■ **To do**
[1] In the interview extract about assembling Lysander aircraft, swap "manual" for "handbook" and write out the part that opens with the words containing "Oh no, they" and closes with "follow your manual.".
[2] List every time of day that the interview extract gives for the start or end of a work period.

[START Extract]

Oh no, they were a pretty good manual. The
Lysander manual was a pretty detailed manual and if you happened to be
a tradesman, and not all of us were tradesmen, but if you happened to
be a tradesman and had tradesman's training, it wasn't an
insurmountable job to follow your manual.
How long would it take? I don't know who many men
would be working on a job, but how ever many were, perhaps you could
tell us that? How long would it take to put a plane together?
Well, that's the first time I've been asked that
question and quite frankly I wouldn't like to put a timescale on
it. Ah, but I'll make this comment. We worked long hours
where the RAF were, and most people there were permanent RAF, took off
from .... They started at seven o'clock in the morning, they'd
work till twelve and then they'd have two hours rest in the hot day
because it does get hot over there in the Canal zone. And then
they'd start and they'd work till five. We just kept working.

[END Extract]
[START Dataset extract]

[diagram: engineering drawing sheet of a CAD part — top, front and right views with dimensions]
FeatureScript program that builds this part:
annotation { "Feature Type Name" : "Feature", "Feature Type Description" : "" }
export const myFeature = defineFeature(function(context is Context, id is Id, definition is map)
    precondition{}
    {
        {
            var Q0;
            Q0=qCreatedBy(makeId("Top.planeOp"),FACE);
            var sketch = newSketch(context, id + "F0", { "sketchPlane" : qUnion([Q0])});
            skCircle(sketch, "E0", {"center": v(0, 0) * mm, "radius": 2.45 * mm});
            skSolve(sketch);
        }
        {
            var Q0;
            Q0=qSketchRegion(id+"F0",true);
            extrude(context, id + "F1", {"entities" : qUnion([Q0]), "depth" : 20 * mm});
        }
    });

[END Dataset extract]
[START Dataset extract]

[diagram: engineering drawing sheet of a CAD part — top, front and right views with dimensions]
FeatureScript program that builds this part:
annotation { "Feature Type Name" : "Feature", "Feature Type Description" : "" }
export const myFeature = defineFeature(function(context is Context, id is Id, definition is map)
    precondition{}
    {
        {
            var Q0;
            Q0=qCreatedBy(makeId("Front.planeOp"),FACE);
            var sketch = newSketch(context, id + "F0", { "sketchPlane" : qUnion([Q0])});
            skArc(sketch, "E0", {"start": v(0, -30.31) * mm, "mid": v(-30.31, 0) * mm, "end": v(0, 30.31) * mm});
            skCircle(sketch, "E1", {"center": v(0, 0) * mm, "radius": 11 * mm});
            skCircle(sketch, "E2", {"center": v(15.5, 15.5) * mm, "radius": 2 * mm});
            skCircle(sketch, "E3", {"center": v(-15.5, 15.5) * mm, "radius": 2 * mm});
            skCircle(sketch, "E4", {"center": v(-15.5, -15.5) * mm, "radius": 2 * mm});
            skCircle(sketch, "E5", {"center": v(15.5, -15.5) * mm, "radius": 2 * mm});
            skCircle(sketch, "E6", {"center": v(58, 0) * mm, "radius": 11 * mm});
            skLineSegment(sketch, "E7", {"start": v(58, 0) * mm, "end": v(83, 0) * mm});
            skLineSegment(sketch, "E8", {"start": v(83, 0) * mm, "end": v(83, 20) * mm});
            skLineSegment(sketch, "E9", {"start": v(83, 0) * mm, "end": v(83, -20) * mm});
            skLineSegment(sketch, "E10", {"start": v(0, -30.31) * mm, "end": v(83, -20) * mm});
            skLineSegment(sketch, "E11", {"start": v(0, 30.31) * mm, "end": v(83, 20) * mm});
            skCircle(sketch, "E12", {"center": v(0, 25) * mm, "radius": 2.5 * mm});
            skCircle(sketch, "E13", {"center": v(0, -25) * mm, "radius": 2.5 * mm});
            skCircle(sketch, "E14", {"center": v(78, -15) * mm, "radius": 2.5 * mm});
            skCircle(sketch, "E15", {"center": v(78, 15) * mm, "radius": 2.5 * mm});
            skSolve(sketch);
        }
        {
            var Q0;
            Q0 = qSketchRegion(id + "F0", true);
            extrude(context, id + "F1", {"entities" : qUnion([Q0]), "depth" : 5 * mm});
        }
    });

[END Dataset extract]

■ **Worked answers**
[1]
Oh no, they were a pretty good handbook. The
Lysander handbook was a pretty detailed handbook and if you happened to be
a tradesman, and not all of us were tradesmen, but if you happened to
be a tradesman and had tradesman's training, it wasn't an
insurmountable job to follow your handbook.

[2]
- seven o'clock in the morning
- twelve
- five